Prediction on lytic phages

To assess the predictive capability of our models for lytic phages, two datasets were used. The first one consisted of lytic phage depolymerases whose association with KL types were experimentally validated. The second one comprised publicly available infection matrices of Klebsiella phages, which reported the phage-bacteria outcome for all the possible interactions12,13,48. To ensure the identification of all the depolymerase domain sequences in the lytic phages, the three identification methods described earlier were used, complemented with the information reported by the authors. The depolymerase domain sequences that appeared in the training data were discarded to avoid inflating the predictive power. A phage was considered effective against a given KL type if the authors reported an instance of the phage infecting a bacterium from the corresponding KL type. This criterion accounted for the fact that a depolymerase activity does not necessarily manifest as a visible halo in plaque assays3,85. For TropiGAT, predictions were made directly from the ESM2 representation of each depolymerase domain sequence. For TropiSEQ, the amino acid sequence of the depolymerase domains were first scanned against the representatives of the depolymerase domain clusters using BLASTp. Then, depolymerase domains were assigned to the cluster of the top hit only if the bitscore was exceeding 75 with a minimal alignment coverage of 80%. Finally, target KL types were inferred from the KL types associated with the corresponding depolymerase domain cluster.
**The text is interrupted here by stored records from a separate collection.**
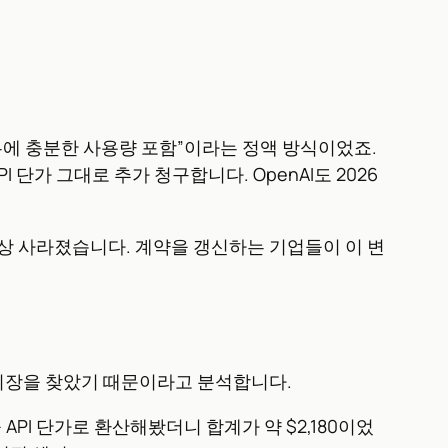
업무에 충분한 사용량 포함”이라는 정액 방식이었죠.
I 단가 그대로 추가 청구합니다. OpenAI도 2026
실상 사라졌습니다. 계약을 갱신하는 기업들이 이 변
 진짜 시장을 찾았기 때문이라고 분석합니다.
 API 단가로 환산해봤더니 합계가 약 $2,180이었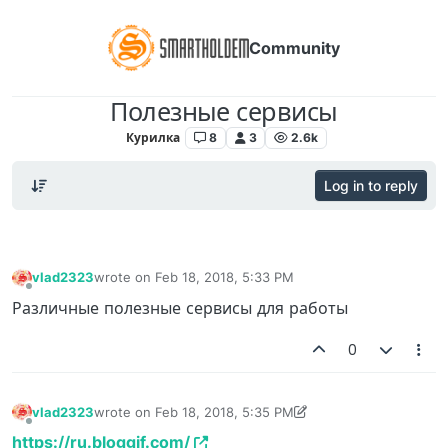
Community
Полезные сервисы
Курилка
8
3
2.6k
Log in to reply
vlad2323
wrote on
Feb 18, 2018, 5:33 PM
last edited by
Offline
Различные полезные сервисы для работы
0
vlad2323
wrote on
Feb 18, 2018, 5:35 PM
last edited by vlad2323
Feb 18, 2018, 5:36 PM
Offline
https://ru.bloggif.com/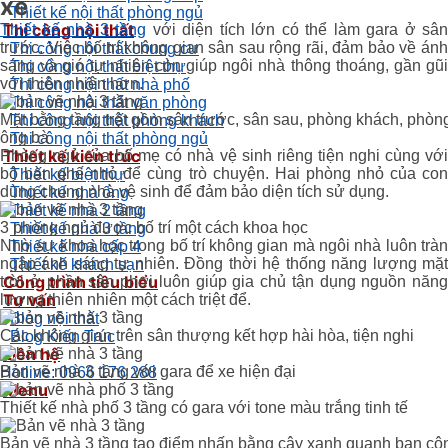
xe
Thiết kế nội thất phòng ngủ
Thi công nội thất
Thiết kế nhà 3 tầng
với diện tích lớn có thể làm gara ở sân
trước. Việc bố trí không gian sân sau rộng rãi, đảm bảo về ánh
Thi công nội thất chung cư
sáng và gió tự nhiên còn giúp ngôi nhà thông thoáng, gần gũi
Thi công nội thất biệt thự
với thiên nhiên hơn.
Thi công nội thất nhà phố
Thi công nội thất văn phòng
Mặt bằng tầng trệt gồm sân trước, sân sau, phòng khách, phò
Thi công nội thất phòng khách
ông bà
Thi công nội thất phòng ngủ
Thiết kế kiến trúc
Phòng ngủ của bố mẹ có nhà vệ sinh riêng tiện nghi cùng với
bộ bàn ghế nhỏ để cùng trò chuyện. Hai phòng nhỏ của con
Thiết kế biệt thự
dùng chung nhà vệ sinh để đảm bảo diện tích sử dụng.
Thiết kế nhà ống
Thiết kế nhà 2 tầng
3 phòng ngủ được bố trí một cách khoa học
Thiết kế nhà 3 tầng
Nhờ sự khoa học trong bố trí không gian mà ngôi nhà luôn tràn
Thiết kế nhà cấp 4
ngập ánh sáng tự nhiên. Đồng thời hệ thống năng lượng mặt
Thiết kế khách sạn
Công trình tiêu biểu
trời ở phần sân phơi luôn giúp gia chủ tận dụng nguồn năng
Tư vấn
lượng thiên nhiên một cách triệt để.
Blog nội thất
Các không gian trên sân thượng kết hợp hài hòa, tiện nghi
Blog Kiến Trúc
Liên hệ
Bản vẽ nhà 3 tầng với gara để xe hiện đại
Hotline: 0966 176 288
Menu
Thiết kế nhà phố 3 tầng có gara với tone màu trắng tinh tế
Bản vẽ nhà 3 tầng tạo điểm nhấn bằng cây xanh quanh ban cô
Statistics & reproducibility

All statistical tests were performed using Python (version 3.11.4) with the scipy.stats module (version 1.11.1). The primary metric for evaluating individual KL-type classifier performance was the Matthews Correlation Coefficient (MCC). Pearson's correlation coefficient was used to assess the linear relationship between model performance (MCC scores) and the number of training instances. To test for significant differences between group means, such as comparing MCC scores across different depolymerase folds, two-sample, two-sided Student’s t-tests and Welch’s t-tests were utilized. The choice between these tests was determined by the equality of variances between the groups being compared, assessed using a two-tailed F-test with an alpha of 0.05. For each statistical test reported, the specific test, the corresponding p-value, and the sample size are provided in the Results section or figure legends.

Reporting summary

Further information on research design is available in the Nature Portfolio Reporting Summary linked to this article.